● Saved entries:
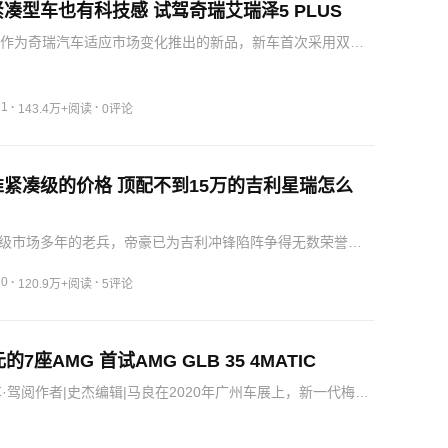
凑型车也有科技感 试驾奇瑞艾瑞泽5 PLUS
US作为奇瑞汽车适应市场变化推出的新品，新车首次采用双前
“大气风范”和“凌厉风尚”两种造型，并以“艾瑞泽”当中的两个
划分为“小艾”和“小泽”。试驾车采用的是电子手刹，在其功…
21
·
·
143.4万+阅读
0评论
紧凑级的价格 顶配不到15万的吉利星瑞怎么
级市场多年的老兵，帝豪已为吉利冲锋陷阵争得无数荣誉，
敌四手，面对众多合资车型的围剿，吉利急需一款足矣撼动
正因如此，基于CMA超级母体架构，以首款宽体轿车为卖点
20
·
·
120.9万+阅读
5评论
进了我们的视线。
的7座AMG 首试AMG GLB 35 4MATIC
车·驾阅作者|史杰编辑|马良在2020年广州车展上，新一代梅赛
LB354MATIC正式上市，是梅赛德斯-AMG品牌在广州车展上
款新车之一，售价为44.98万元，它加入让梅…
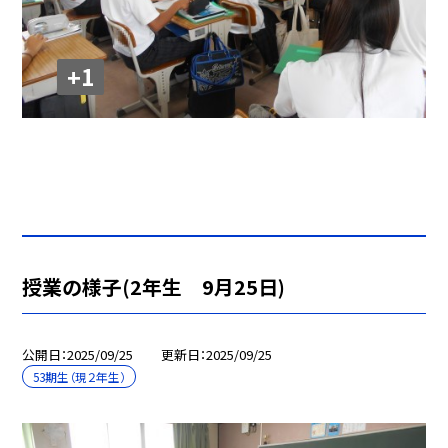
+1
授業の様子(2年生 9月25日)
公開日
2025/09/25
更新日
2025/09/25
53期生（現２年生）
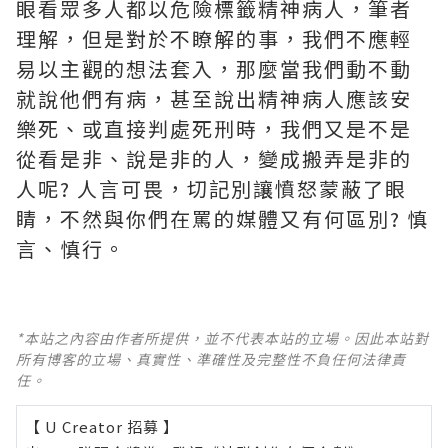
眼看眾多人都以危險標籤精神病人，筆者
理解，但是對於不瞭解的事，我們不應輕
易以主觀的想法套入，那麼當我們動不動
就說他們有病，甚至說出精神病人應該安
樂死、或直接判處死刑時，我們又是不是
從看是非、說是非的人，變成搬弄是非的
人呢? 人言可畏，切記別讓憤怒蒙蔽了眼
睛，不然與你們在罵的媒體又有何區別? 慎
言、慎行。
*本站之內容由作者所提供，並不代表本站的立場。因此本站對
所有博客的立場、真實性、準確性及完整性不負任何法律責
任。
【 U Creator 招募 】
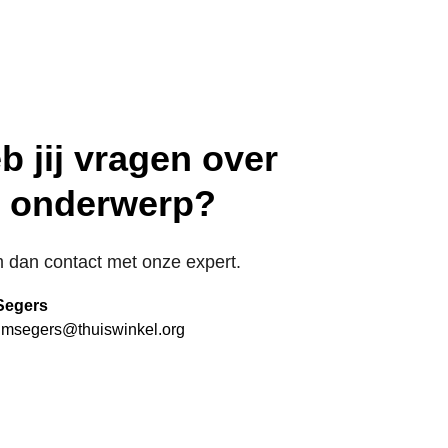
b jij vragen over
t onderwerp?
dan contact met onze expert.
Segers
imsegers@thuiswinkel.org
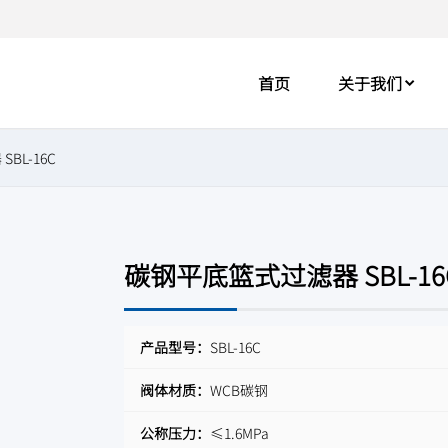
首页
关于我们
BL-16C
碳钢平底篮式过滤器 SBL-16
产品型号：
SBL-16C
阀体材质：
WCB碳钢
公称压力：
≤1.6MPa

● AIM OF THE EXERCISE: All that is required is the lines from the line containing "所有博客的立場、真實性、準確性及完整性不負任何法律責" through the end of the records above, copied exactly, and none of the pictures.

● TASK RESULT:
所有博客的立場、真實性、準確性及完整性不負任何法律責
任。
【 U Creator 招募 】
b jij vragen over
t onderwerp?
dan contact met onze expert.
Segers
imsegers@thuiswinkel.org
首页
关于我们
BL-16C
碳钢平底篮式过滤器 SBL-16
产品型号：
SBL-16C
阀体材质：
WCB碳钢
公称压力：
≤1.6MPa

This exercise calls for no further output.